Why Is D.C.'s Metropolitan Branch Bike Trail Taking So Long to Build?

Despite the lack of on-the-ground progress for more than two years, Washington D.C. transportation officials say the Metropolitan Branch Trail is not languishing in planning rooms and that funding has been budgeted to complete the D.C. portion of the eight-mile, off-street bicycling and pedestrian path.

The MBT currently winds its way through Northeast Washington, rising near Metro tracks and above busy roads between Union Station and the Brookland neighborhood, about one-and-a-half miles of an asphalt-covered pathway. The final 6.5 miles from Brookland to the Silver Spring Transit Center, currently a combination of off-road and interim routes that take bicyclists onto crowded streets, are years from completion.

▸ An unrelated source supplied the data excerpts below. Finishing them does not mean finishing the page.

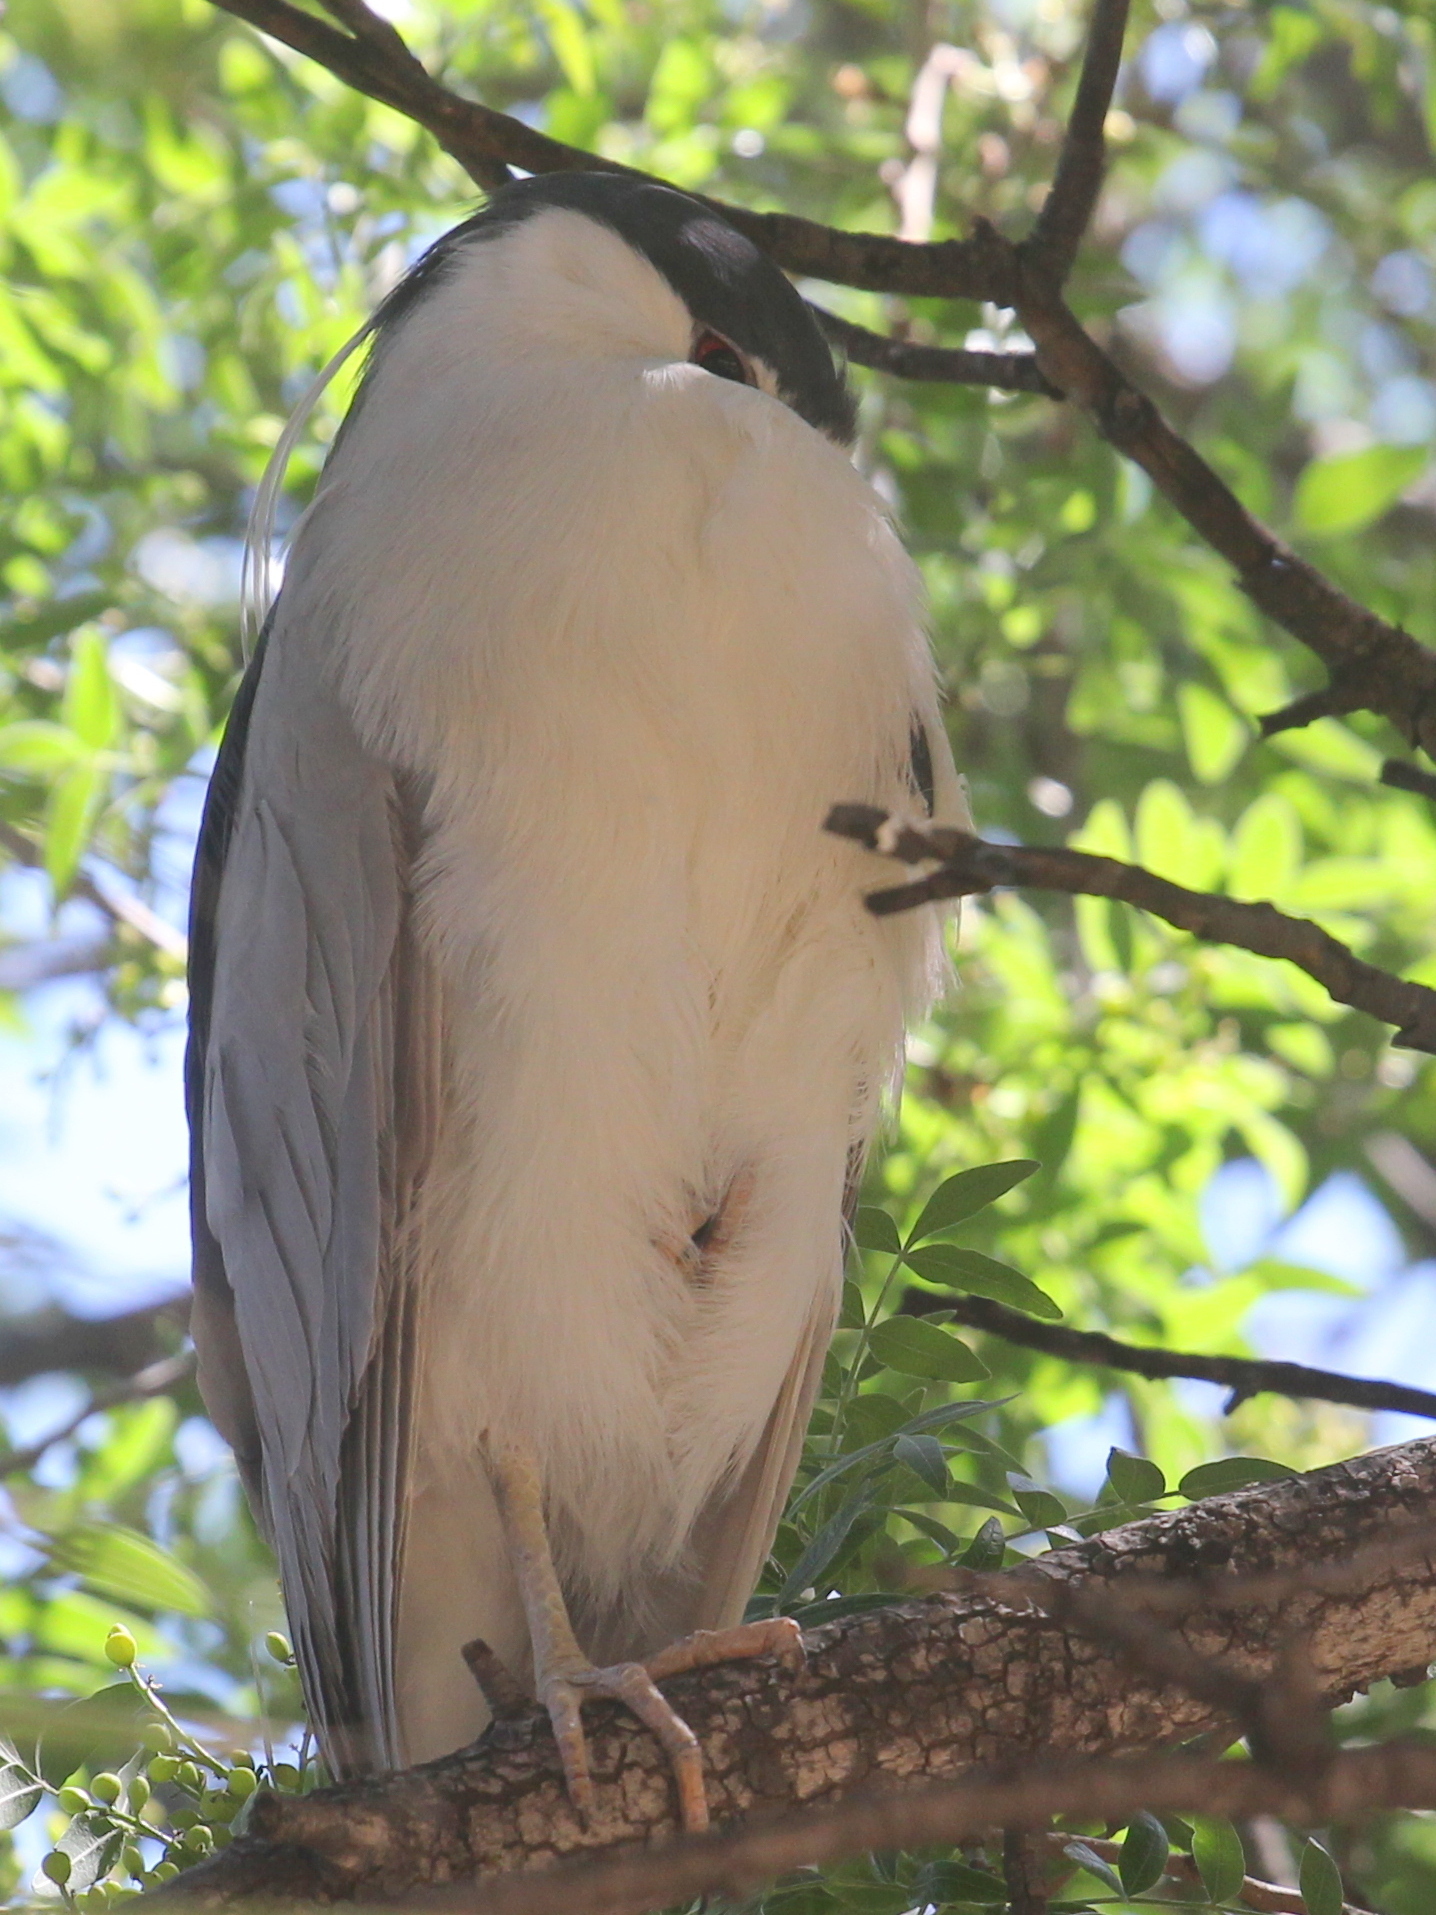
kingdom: Animalia
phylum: Chordata
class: Aves
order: Pelecaniformes
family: Ardeidae
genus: Nycticorax
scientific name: Nycticorax nycticorax
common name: Black-crowned night heron
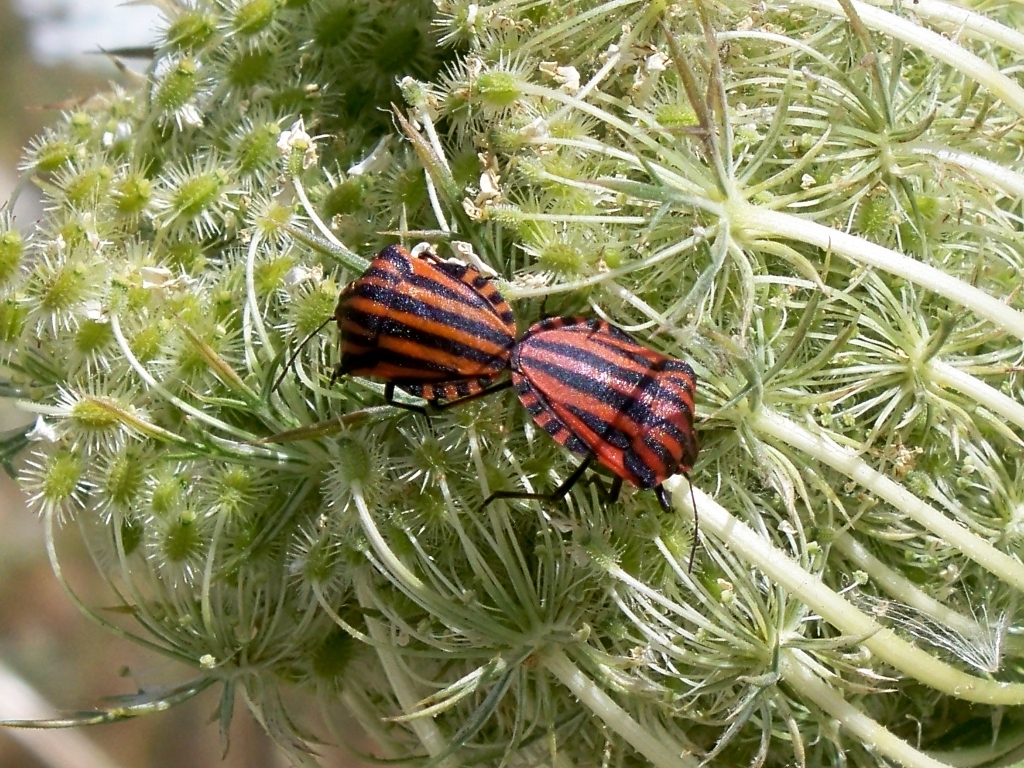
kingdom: Animalia
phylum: Arthropoda
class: Insecta
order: Hemiptera
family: Pentatomidae
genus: Graphosoma
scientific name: Graphosoma italicum
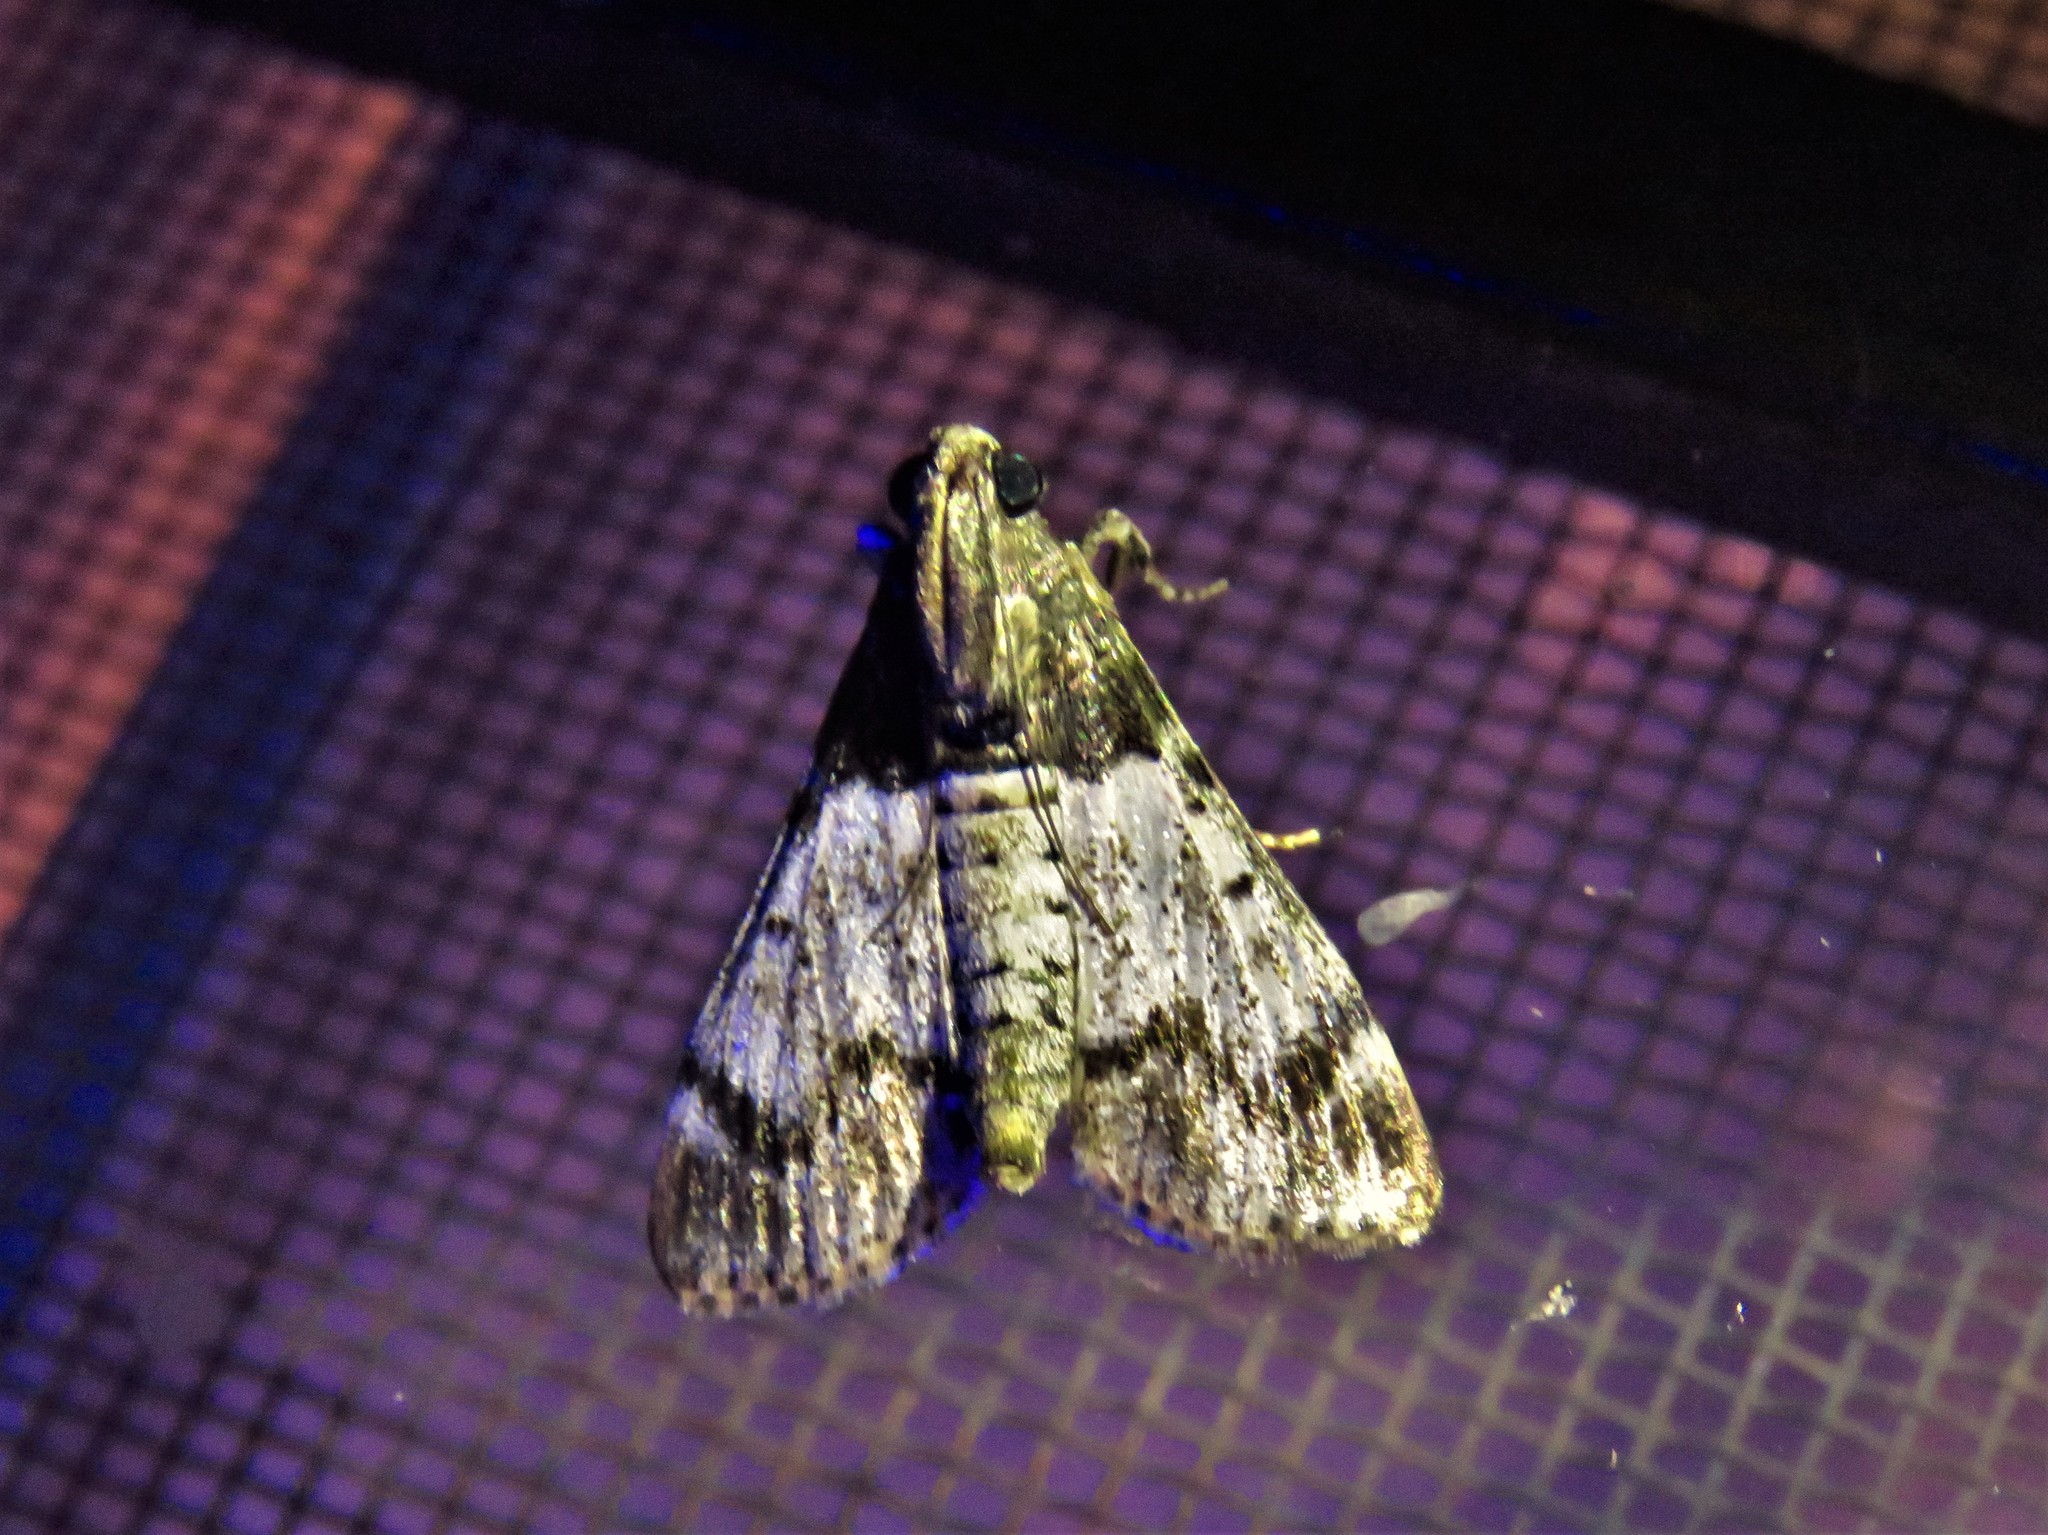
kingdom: Animalia
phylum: Arthropoda
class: Insecta
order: Lepidoptera
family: Pyralidae
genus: Epipaschia
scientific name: Epipaschia superatalis
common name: Dimorphic macalla moth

“We still have a gap from Fort Totten to the D.C. line,” said Shane Farthing, the executive director of the Washington Area Bicyclist Association, who has criticized the D.C. Department of Transportation for the slow progress. “It is a point of frustration that the northern segment isn’t moving a little faster and that we don’t have designs a little further along.”

DDOT is currently negotiating an agreement with the National Park Service to allow the trail to traverse federal land in Fort Totten. Funding has been established to complete construction of the trail in D.C. in the fiscal '15 and '16 budgets, said Sam Zimbabwe, DDOT’s head of policy, planning, and sustainability.

“We are making good progress now. We’re moving forward with design. We’re going to be out in the community hopefully this fall talking about the design process and getting people engaged,” he said.

To cycling advocates, speedier completion of the Met Branch Trail will make it safer, especially after a bicyclist was beaten by a group of teenagers on his way home to Silver Spring earlier this month.

“Trails get safer the more people ride them because you have people out there on bikes, on foot, walking their dog at all times of day, and there isn’t the same opportunity for someone to do something illegal and get away with it,” said Farthing, who said the MBT sees approximately 15,000 annual trips.

Farthing said DDOT’s internal decision-making structure does not prioritize bike/pedestrian projects.

“Inside DDOT most of the bike and pedestrian expertise is put within their planning division. So once something is planned, it then has to move to their implementation and engineering division. There isn’t the same focus on bike and pedestrian issues within the engineering group,” he said.

DDOT officials declined to comment on its internal structure, but Zimbabwe said the Met Branch Trail is not languishing.

“That is certainly not our feeling from within DDOT. We’ve got a lot of projects going on in the District and we continue to make progress on all of them,” he said.